Lapis lazuli Overview

Lapis lazuli, semiprecious stone valued for its deep blue colour. The source of the pigment ultramarine (q.v.), it is not a mineral but a rock coloured by lazurite (see sodalite). In addition to the sodalite minerals in lapis lazuli, small amounts of white calcite and of pyrite crystals are usually present. Diopside, amphibole, feldspar, mica, apatite, titanite (sphene), and zircon may also occur. Because lapis is a rock of varying composition, its physical properties are variable. It usually occurs in crystalline limestones and is a product of contact metamorphism. The most important sources are the mines in Badakhshan, northeastern Afghanistan, and those near Ovalle, Chile, where it is usually pale rather than deep blue. Much of the material that is sold as lapis is an artificially coloured jasper from Germany that shows colourless specks of clear, crystallized quartz and never the goldlike flecks of pyrite that are characteristic of lapis lazuli and have been compared with stars in the sky.

Occurrence and Mining

As early as the 7th millennium BCE, lapis lazuli was mined in the Sar-i Sang mines,[1] in Shortugai, and in other mines in Badakhshan province in northeast Afghanistan.[2] Lapis lazuli artifacts, dated to 7570 BCE, have been found at Bhirrana, which is the oldest site of Indus Valley Civilisation.[3] Lapis was highly valued by the Indus Valley Civilisation (7570–1900 BCE).[3][4][5] Lapis beads have been found at Neolithic burials in Mehrgarh, the Caucasus, and as far away as Mauritania.[6] It was used in the funeral mask of Tutankhamun (1341–1323 BCE).[7] By the end of the Middle Ages, lapis lazuli began to be exported to Europe, where it was ground into powder and made into ultramarine, the finest and most expensive of all blue pigments. Ultramarine was used by some of the most important artists of the Renaissance and Baroque, including Masaccio, Perugino, Titian and Vermeer, and was often reserved for the clothing of the central figures of their paintings, especially the Virgin Mary. Ultramarine has also been found in dental tartar of medieval nuns and scribes.

Quality Factors

Variously described as indigo, royal, midnight, or marine blue, lapis lazuli’s signature hue is slightly greenish blue to violetish blue, medium to dark in tone, and highly saturated. In its most-prized form, lapis lazuli has no visible calcite, although it might contain gold-colored pyrite flecks. If the flecks are small and sprinkled attractively throughout the gem, their presence doesn’t necessarily lower lapis lazuli’s value. The lowest-quality lapis looks dull and green, the result of an excess of pyrite. Lapis with white calcite streaks is less valuable.
Lapis frequently contains varying amounts of whitish calcite matrix—the host rock that surrounds the gem—or flecks or veins of glinting yellow pyrite, or both. The gem can also have a smoothly uniform bodycolor, free of visible pyrite and calcite.

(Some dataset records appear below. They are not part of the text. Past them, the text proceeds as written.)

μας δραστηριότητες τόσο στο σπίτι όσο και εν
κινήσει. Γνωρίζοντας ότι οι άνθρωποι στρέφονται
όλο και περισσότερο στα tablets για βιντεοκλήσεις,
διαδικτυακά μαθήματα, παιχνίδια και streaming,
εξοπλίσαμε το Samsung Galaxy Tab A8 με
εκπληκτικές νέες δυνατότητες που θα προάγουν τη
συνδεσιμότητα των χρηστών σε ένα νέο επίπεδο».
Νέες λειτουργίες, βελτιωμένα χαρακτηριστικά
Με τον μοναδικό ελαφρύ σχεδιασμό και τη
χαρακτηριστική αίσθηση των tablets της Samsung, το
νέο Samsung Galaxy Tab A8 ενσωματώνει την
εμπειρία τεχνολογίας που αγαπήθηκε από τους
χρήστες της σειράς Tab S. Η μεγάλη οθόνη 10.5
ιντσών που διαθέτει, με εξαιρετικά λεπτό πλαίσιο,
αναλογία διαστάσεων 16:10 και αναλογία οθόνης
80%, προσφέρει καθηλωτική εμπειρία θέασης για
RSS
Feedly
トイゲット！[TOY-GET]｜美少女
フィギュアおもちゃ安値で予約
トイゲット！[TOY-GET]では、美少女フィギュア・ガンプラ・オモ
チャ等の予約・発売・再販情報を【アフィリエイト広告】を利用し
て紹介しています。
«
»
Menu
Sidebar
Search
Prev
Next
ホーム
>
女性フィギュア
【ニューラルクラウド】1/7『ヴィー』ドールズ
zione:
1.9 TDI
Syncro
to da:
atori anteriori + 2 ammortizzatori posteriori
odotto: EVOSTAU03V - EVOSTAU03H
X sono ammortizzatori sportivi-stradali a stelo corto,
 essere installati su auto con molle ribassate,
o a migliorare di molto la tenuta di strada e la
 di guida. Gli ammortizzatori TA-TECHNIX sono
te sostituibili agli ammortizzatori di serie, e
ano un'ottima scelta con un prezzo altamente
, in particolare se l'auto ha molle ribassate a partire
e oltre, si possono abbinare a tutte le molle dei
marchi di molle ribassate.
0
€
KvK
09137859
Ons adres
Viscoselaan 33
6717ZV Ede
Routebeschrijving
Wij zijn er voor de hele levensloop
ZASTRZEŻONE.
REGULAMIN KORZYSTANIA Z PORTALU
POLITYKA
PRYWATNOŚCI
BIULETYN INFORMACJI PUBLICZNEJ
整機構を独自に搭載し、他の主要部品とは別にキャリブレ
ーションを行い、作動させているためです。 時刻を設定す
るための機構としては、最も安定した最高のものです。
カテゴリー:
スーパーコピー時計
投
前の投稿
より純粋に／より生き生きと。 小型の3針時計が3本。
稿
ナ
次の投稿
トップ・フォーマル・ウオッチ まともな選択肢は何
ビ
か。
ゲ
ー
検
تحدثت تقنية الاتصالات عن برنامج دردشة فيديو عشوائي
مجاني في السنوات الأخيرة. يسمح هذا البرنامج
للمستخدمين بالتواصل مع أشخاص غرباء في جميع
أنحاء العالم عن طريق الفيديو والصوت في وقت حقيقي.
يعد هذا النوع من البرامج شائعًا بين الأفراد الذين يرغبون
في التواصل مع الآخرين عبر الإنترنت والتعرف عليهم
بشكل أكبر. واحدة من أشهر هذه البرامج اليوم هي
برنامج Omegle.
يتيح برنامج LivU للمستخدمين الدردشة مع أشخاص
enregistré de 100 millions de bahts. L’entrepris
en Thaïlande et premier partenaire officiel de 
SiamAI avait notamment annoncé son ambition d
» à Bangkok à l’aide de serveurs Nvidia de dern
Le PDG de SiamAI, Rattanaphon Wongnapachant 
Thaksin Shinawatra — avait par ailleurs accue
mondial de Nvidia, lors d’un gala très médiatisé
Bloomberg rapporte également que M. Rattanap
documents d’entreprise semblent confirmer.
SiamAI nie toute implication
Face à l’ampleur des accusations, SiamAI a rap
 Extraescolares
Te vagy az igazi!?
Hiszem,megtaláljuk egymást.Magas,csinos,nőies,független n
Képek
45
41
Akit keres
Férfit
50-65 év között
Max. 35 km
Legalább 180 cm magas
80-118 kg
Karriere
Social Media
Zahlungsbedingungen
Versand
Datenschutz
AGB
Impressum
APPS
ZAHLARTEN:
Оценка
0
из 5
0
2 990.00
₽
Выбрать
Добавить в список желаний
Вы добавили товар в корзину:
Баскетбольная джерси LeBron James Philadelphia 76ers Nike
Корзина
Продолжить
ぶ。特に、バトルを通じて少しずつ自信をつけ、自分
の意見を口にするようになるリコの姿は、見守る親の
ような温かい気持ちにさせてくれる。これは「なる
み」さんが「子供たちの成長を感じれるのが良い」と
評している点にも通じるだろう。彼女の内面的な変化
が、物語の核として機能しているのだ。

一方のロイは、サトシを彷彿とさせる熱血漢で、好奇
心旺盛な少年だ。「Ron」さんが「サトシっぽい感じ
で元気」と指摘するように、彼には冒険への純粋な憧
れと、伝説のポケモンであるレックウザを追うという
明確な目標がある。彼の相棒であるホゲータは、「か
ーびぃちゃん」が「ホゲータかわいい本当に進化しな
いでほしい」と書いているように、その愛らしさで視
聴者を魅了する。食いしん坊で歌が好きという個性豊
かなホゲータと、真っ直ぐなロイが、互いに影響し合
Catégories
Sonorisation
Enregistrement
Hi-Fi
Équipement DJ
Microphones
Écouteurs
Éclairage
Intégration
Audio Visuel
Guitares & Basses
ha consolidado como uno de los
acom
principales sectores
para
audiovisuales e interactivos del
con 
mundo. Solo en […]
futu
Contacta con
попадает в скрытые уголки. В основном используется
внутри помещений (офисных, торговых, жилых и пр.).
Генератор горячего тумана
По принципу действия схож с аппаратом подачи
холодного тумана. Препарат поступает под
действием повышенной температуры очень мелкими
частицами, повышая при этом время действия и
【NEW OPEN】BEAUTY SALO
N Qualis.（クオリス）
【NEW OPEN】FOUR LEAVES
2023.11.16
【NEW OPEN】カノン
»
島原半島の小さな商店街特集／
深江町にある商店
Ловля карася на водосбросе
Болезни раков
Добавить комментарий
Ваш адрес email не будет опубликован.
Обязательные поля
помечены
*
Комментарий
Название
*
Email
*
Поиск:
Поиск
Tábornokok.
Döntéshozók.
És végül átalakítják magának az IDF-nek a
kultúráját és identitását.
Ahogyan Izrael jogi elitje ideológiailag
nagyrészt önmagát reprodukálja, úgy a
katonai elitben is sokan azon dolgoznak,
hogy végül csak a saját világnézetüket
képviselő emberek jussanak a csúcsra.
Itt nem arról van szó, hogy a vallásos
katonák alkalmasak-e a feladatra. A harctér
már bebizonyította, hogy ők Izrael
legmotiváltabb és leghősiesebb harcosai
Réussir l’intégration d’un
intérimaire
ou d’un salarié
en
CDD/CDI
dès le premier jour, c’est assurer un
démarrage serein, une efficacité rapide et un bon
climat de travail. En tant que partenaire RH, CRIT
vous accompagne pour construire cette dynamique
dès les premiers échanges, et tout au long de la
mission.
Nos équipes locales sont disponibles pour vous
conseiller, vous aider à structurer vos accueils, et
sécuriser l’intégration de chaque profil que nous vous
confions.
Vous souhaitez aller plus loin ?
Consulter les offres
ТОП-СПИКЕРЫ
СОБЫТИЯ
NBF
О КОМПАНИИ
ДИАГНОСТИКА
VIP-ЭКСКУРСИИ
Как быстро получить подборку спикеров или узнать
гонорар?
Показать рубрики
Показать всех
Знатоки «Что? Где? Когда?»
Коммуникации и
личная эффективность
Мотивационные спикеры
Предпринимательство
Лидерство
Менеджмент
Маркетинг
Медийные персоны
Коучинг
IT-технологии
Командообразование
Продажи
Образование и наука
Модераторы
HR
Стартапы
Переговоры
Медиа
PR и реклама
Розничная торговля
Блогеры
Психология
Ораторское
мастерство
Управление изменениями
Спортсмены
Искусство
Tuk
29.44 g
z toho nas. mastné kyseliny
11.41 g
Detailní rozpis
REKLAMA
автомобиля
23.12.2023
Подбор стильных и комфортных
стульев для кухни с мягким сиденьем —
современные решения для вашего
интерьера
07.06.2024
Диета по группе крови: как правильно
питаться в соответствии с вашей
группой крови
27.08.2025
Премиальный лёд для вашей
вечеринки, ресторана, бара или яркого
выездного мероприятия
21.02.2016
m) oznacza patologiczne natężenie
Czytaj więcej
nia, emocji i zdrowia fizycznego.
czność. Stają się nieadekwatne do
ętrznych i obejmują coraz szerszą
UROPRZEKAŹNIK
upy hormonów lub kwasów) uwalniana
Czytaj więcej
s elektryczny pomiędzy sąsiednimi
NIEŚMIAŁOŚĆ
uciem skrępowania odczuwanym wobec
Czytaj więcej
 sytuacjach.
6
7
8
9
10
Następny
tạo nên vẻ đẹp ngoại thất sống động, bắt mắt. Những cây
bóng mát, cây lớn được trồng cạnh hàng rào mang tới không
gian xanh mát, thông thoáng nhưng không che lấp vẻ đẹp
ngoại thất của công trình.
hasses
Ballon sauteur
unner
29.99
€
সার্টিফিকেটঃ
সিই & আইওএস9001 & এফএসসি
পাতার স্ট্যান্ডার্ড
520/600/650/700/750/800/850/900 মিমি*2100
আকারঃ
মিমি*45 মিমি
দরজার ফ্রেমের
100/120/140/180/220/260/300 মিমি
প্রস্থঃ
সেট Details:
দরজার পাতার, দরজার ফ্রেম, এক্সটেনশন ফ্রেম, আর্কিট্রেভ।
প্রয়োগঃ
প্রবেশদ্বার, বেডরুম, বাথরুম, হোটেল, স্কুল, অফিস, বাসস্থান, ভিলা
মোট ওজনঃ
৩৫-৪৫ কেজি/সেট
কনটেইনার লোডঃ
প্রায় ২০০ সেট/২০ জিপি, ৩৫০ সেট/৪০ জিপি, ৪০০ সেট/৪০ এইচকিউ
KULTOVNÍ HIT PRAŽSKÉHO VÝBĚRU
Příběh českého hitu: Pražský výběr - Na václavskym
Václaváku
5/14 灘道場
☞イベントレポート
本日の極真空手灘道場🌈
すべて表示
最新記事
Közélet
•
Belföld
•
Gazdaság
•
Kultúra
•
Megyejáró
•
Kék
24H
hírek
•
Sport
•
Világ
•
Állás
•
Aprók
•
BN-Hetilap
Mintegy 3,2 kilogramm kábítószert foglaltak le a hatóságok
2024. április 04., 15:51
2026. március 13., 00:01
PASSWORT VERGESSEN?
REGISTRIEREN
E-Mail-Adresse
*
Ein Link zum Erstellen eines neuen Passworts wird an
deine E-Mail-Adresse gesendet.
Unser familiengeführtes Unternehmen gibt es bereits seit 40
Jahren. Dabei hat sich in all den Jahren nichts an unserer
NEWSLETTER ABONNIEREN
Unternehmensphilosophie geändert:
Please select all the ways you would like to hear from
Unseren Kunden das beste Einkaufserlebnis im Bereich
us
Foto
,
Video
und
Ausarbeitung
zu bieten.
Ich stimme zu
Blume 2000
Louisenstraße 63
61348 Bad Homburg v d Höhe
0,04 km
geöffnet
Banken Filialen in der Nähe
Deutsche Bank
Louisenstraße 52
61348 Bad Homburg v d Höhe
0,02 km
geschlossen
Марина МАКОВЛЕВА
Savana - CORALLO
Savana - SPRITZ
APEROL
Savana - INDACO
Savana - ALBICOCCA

For thousands of years, lapis has been fashioned to show off its rich, dark color. Typically, lapis cutting styles for use in jewelry are cabochons, beads, inlays, and tablets, as well as decorative carvings.

Lapis rough can be very large, so large fashioned stones are more common than with many other gemstones. Larger sizes are also more likely to be carved into art objects, used in designer jewelry, or cut into calibrated sizes.

Identification

Color

Blue. Often with white calcite veining or mottling, and gold grains of pyrite.

Streak

Blue.

Luster

Dull, but polishes to a bright luster.

Diaphaneity

Semi-translucent to opaque.

Cleavage

None, though it may split easily along foliation or calcite veins and layers.

Mohs Hardness

Varies between the 3 of calcite and the 5 to 5.5 of lazurite. Not well suited for use as a ring stone or in bracelets.

Specific Gravity

2.7 to 2.9 or more depending upon the amount of pyrite

Diagnostic Properties

Blue color, association with pyrite, and hardness.

Uses

Cabochons, beads, carvings, spheres, inlay, and pigments.